WHAT IS EXPECTED
Nothing in the entries may be altered; copy them all exactly.

╔══

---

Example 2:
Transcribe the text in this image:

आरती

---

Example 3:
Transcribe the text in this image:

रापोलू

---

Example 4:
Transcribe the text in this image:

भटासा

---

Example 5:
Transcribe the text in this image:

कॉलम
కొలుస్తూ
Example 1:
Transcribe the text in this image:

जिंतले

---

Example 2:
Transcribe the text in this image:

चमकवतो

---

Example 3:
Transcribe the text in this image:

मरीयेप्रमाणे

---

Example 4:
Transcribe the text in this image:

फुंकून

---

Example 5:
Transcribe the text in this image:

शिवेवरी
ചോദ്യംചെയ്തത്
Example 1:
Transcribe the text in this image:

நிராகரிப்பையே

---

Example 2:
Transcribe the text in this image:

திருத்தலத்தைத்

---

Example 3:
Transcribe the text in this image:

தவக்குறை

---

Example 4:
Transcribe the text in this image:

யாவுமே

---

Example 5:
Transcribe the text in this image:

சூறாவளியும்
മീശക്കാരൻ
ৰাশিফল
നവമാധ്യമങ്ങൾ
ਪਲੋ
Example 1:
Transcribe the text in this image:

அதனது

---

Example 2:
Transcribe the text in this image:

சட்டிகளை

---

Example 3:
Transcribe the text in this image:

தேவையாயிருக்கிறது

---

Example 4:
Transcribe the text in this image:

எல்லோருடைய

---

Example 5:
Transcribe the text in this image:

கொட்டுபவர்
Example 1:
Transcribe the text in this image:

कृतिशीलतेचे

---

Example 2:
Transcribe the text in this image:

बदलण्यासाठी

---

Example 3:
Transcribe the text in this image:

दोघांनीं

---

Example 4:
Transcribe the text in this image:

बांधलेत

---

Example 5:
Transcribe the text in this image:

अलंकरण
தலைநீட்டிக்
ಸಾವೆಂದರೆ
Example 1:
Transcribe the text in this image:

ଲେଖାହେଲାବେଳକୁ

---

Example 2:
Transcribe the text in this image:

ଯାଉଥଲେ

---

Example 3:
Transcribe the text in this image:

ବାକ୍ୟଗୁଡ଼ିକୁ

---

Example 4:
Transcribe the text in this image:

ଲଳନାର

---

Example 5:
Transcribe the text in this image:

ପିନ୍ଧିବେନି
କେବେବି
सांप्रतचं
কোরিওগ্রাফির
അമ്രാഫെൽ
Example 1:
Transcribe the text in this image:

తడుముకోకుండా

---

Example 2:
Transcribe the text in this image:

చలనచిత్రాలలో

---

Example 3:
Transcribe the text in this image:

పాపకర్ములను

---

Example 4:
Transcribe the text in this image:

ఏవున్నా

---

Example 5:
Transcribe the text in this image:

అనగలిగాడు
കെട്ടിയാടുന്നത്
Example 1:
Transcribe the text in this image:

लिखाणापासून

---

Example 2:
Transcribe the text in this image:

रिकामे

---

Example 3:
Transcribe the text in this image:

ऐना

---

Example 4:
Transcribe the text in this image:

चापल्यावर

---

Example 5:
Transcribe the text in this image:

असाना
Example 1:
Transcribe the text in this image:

╚══

RESULT
---

Example 2:
Transcribe the text in this image:

आरती

---

Example 3:
Transcribe the text in this image:

रापोलू

---

Example 4:
Transcribe the text in this image:

भटासा

---

Example 5:
Transcribe the text in this image:

कॉलम
కొలుస్తూ
Example 1:
Transcribe the text in this image:

जिंतले

---

Example 2:
Transcribe the text in this image:

चमकवतो

---

Example 3:
Transcribe the text in this image:

मरीयेप्रमाणे

---

Example 4:
Transcribe the text in this image:

फुंकून

---

Example 5:
Transcribe the text in this image:

शिवेवरी
ചോദ്യംചെയ്തത്
Example 1:
Transcribe the text in this image:

நிராகரிப்பையே

---

Example 2:
Transcribe the text in this image:

திருத்தலத்தைத்

---

Example 3:
Transcribe the text in this image:

தவக்குறை

---

Example 4:
Transcribe the text in this image:

யாவுமே

---

Example 5:
Transcribe the text in this image:

சூறாவளியும்
മീശക്കാരൻ
ৰাশিফল
നവമാധ്യമങ്ങൾ
ਪਲੋ
Example 1:
Transcribe the text in this image:

அதனது

---

Example 2:
Transcribe the text in this image:

சட்டிகளை

---

Example 3:
Transcribe the text in this image:

தேவையாயிருக்கிறது

---

Example 4:
Transcribe the text in this image:

எல்லோருடைய

---

Example 5:
Transcribe the text in this image:

கொட்டுபவர்
Example 1:
Transcribe the text in this image:

कृतिशीलतेचे

---

Example 2:
Transcribe the text in this image:

बदलण्यासाठी

---

Example 3:
Transcribe the text in this image:

दोघांनीं

---

Example 4:
Transcribe the text in this image:

बांधलेत

---

Example 5:
Transcribe the text in this image:

अलंकरण
தலைநீட்டிக்
ಸಾವೆಂದರೆ
Example 1:
Transcribe the text in this image:

ଲେଖାହେଲାବେଳକୁ

---

Example 2:
Transcribe the text in this image:

ଯାଉଥଲେ

---

Example 3:
Transcribe the text in this image:

ବାକ୍ୟଗୁଡ଼ିକୁ

---

Example 4:
Transcribe the text in this image:

ଲଳନାର

---

Example 5:
Transcribe the text in this image:

ପିନ୍ଧିବେନି
କେବେବି
सांप्रतचं
কোরিওগ্রাফির
അമ്രാഫെൽ
Example 1:
Transcribe the text in this image:

తడుముకోకుండా

---

Example 2:
Transcribe the text in this image:

చలనచిత్రాలలో

---

Example 3:
Transcribe the text in this image:

పాపకర్ములను

---

Example 4:
Transcribe the text in this image:

ఏవున్నా

---

Example 5:
Transcribe the text in this image:

అనగలిగాడు
കെട്ടിയാടുന്നത്
Example 1:
Transcribe the text in this image:

लिखाणापासून

---

Example 2:
Transcribe the text in this image:

रिकामे

---

Example 3:
Transcribe the text in this image:

ऐना

---

Example 4:
Transcribe the text in this image:

चापल्यावर

---

Example 5:
Transcribe the text in this image:

असाना
Example 1:
Transcribe the text in this image:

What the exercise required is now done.